Miranda’nın bir okyanusa sahip olacağı öngörülmemişti. Küçük boyutu ve yaşlılığı nedeniyle bilim insanları bunun muhtemelen donmuş bir buz topu olacağını düşünmüşlerdi. Oluşumundan kalan herhangi bir ısının uzun zaman önce dağıldığı varsayılıyordu. Ancak Patthoff’un da belirttiği gibi, Satürn’ün uydusu Enceladus’un da kanıtladığı gibi, buz uyduları hakkındaki tahminler yanlış olabilir. Cassini uzay aracı 2004’te gelmeden önce, birçok bilim insanı Enceladus’un donmuş bir buz ve kaya topu olduğunu düşünüyordu. Ancak aslında küresel bir okyanus ve aktif jeolojik süreçler barındırıyordu.

     –Patthoff, “Çok az bilim insanı Enceladus’un jeolojik olarak aktif olmasını bekliyordu. Ancak, şu anda konuştuğumuz gibi güney yarımküresinden su buharı ve buz fışkırtıyor.”

Enceladus artık Dünya dışında yaşam arayışının başlıca hedefi haline geldi.

Miranda da benzer bir durum olabilir. Boyut ve kompozisyon olarak Enceladus’a benzer ve 2023 tarihli bir çalışmaya  göre uzaya aktif olarak madde salıyor olabilir. Bir okyanusu varsa (veya olmuşsa), yaşanabilirlik ve yaşamı incelemek için gelecekte bir hedef olabilir.

Ancak Nordheim, Miranda ve Uranüs uyduları hakkında yaşamın varlığı hakkında spekülasyon yapmak için hâlâ bilmediğimiz çok şey olduğunu söylüyor.

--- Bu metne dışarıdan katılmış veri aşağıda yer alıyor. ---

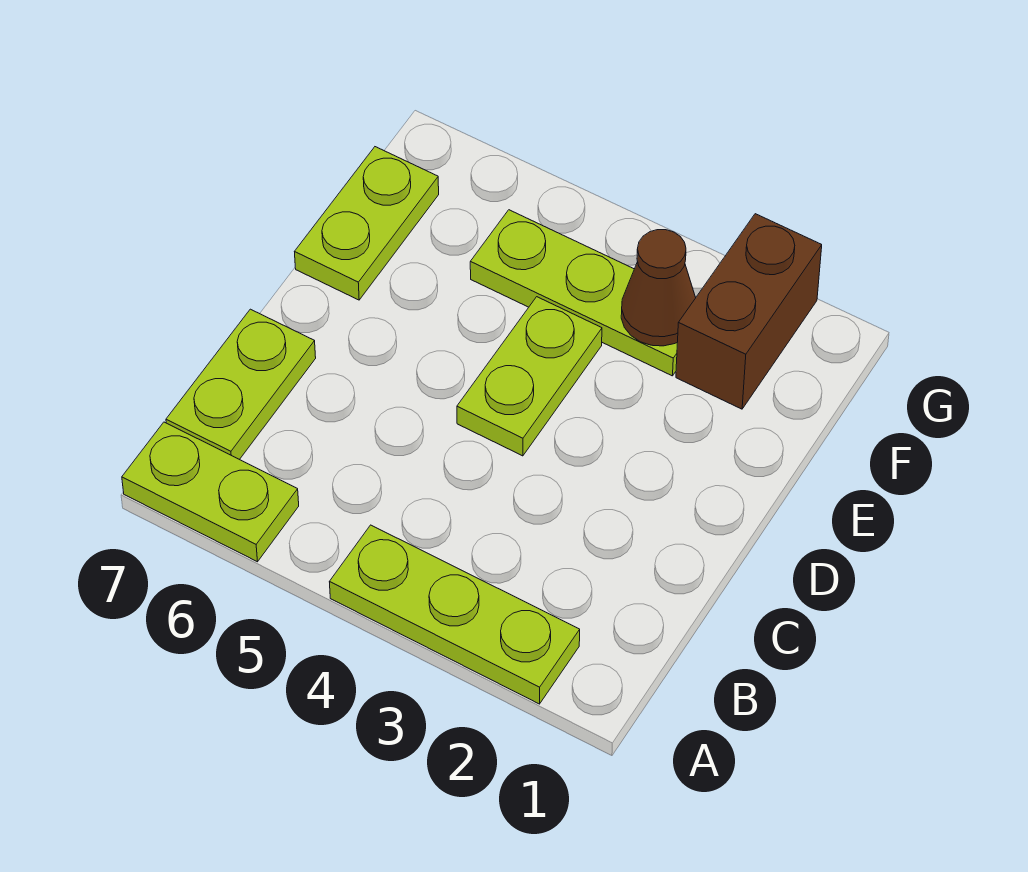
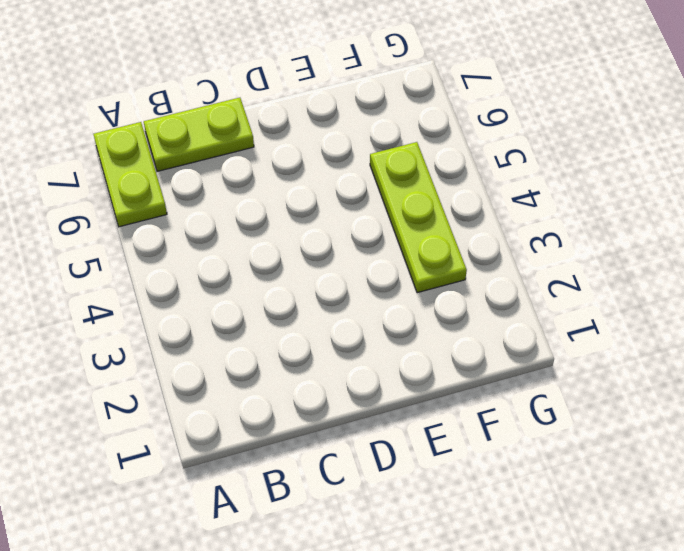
none -> lime 1x3 plate [330,525,580,704]
none -> lime 1x2 plate [457,297,602,456]

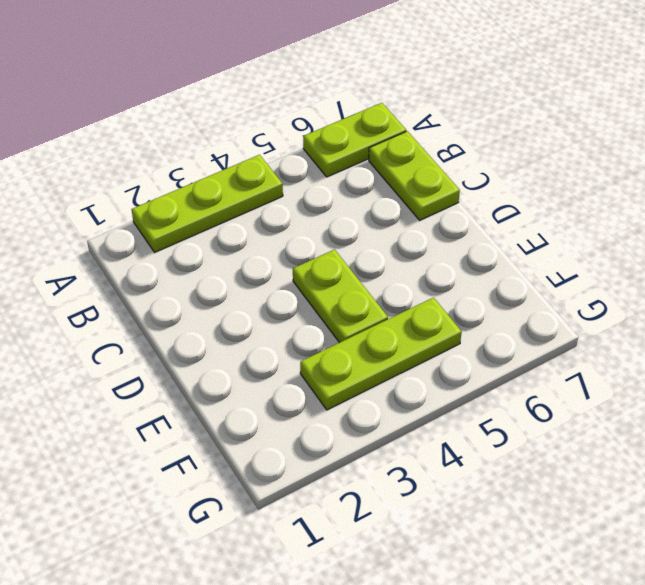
none -> lime 1x2 plate [295,147,439,300]
none -> brown 1x2 brick [676,214,822,409]

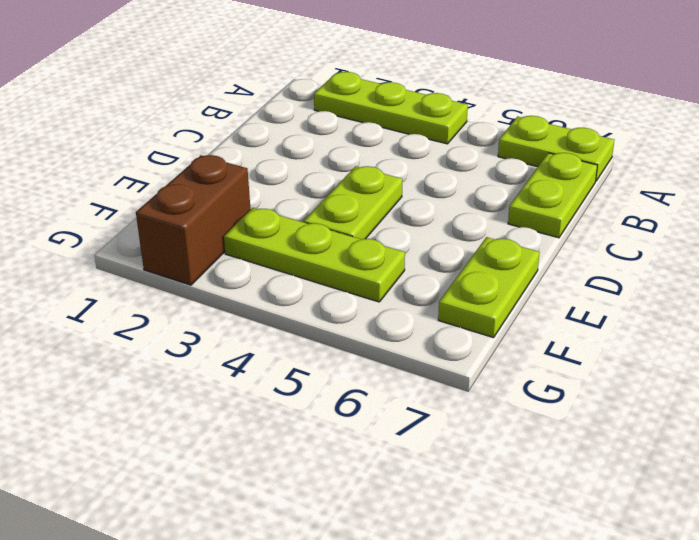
none -> brown 1x1 cone [621,230,696,346]

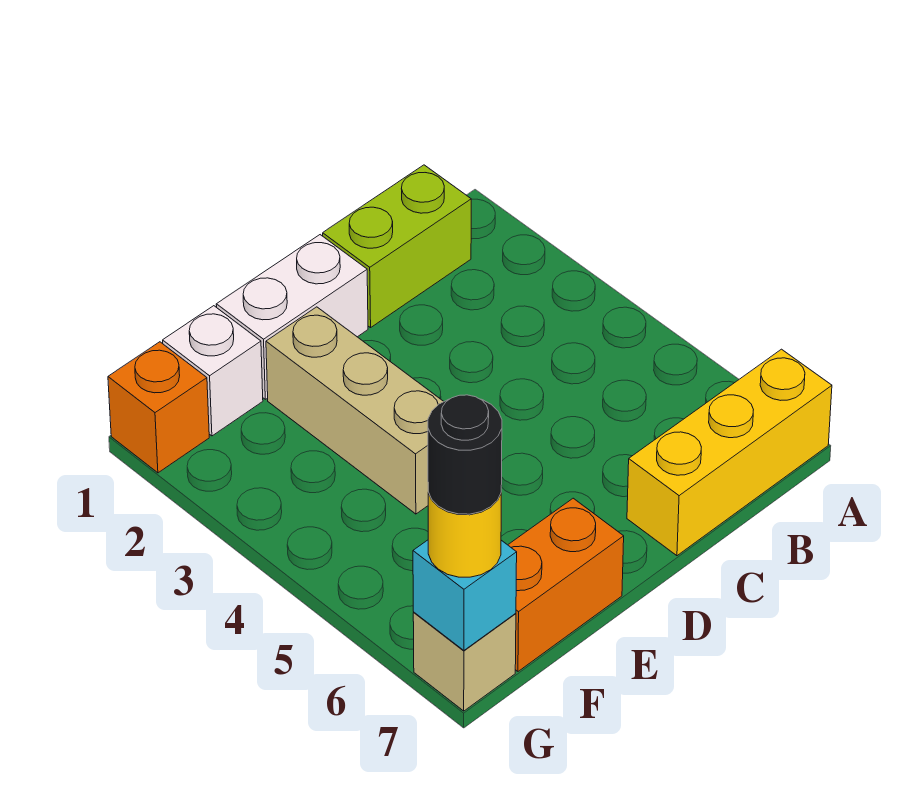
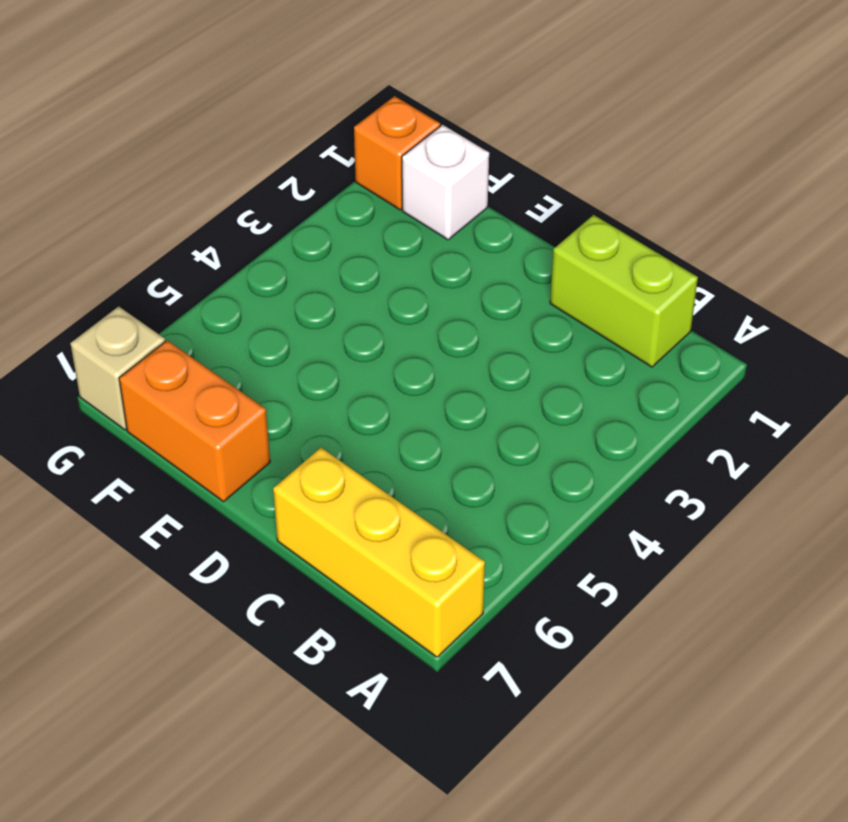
none -> white 1x2 brick [216,235,368,399]
none -> tan 1x3 brick [266,307,444,514]

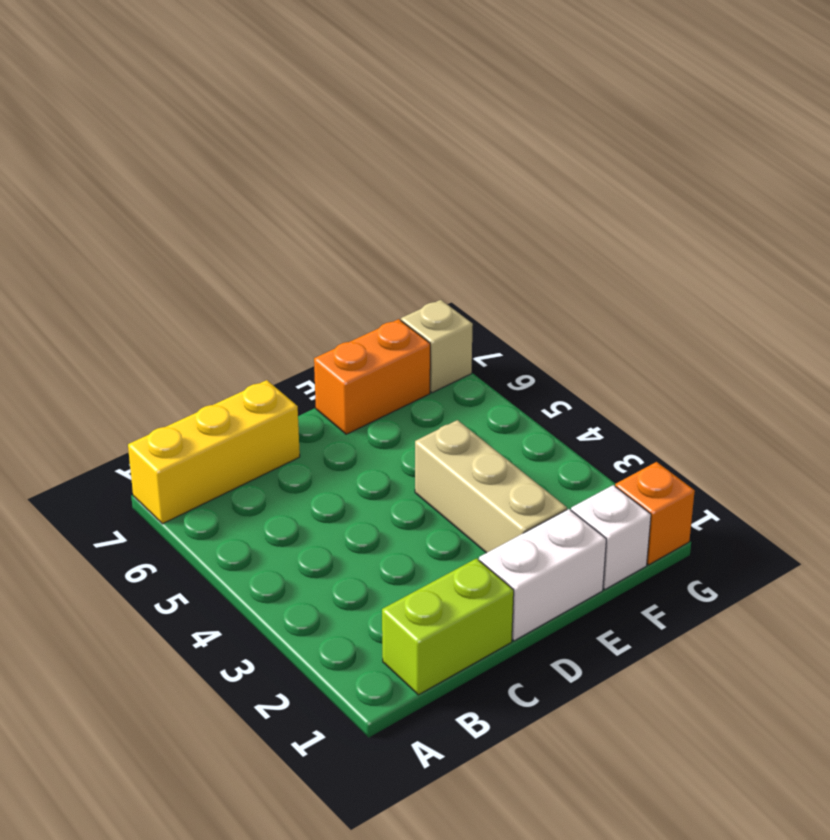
none -> cyan 1x1 brick [413,540,517,650]
none -> yellow 1x1 round brick [428,485,502,577]

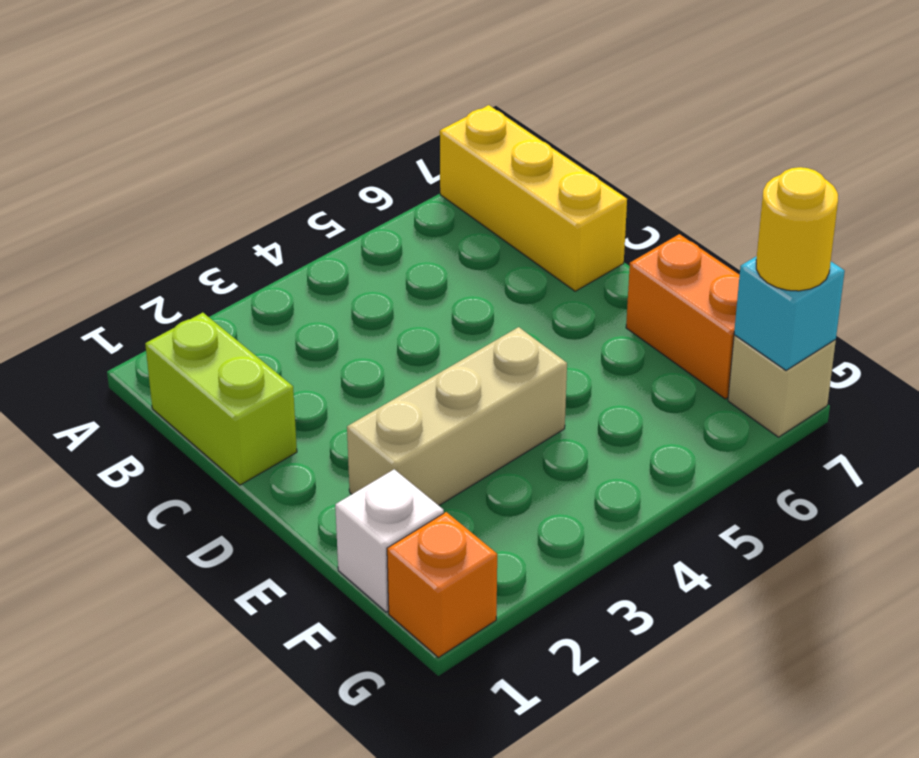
none -> white 1x2 brick [216,235,368,399]
none -> black 1x1 round brick [428,395,502,514]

“Geri dönüp daha fazla veri toplayana kadar bir okyanusu olup olmadığından bile emin olamayacağız. Voyager 2’nin görüntülerinden çıkarabileceğimiz son bilimsel veriyi sıkıştırıyoruz. Şimdilik, olasılıklar bizi heyecanlandırıyor ve Uranüs’ü ve potansiyel okyanus uydularını derinlemesine incelemek için geri dönmek için can atıyoruz.”

Dünya’dan yaklaşık 2,692 milyar mil uzaklıkta bulunan Miranda, NASA’ya göre Uranüs’ün merkezine yaklaşık 130 bin 190 kilometre uzaklıkta yer alıyor ve gezegenin yörüngesini yaklaşık 1,4 Dünya gününde bir tamamlıyor.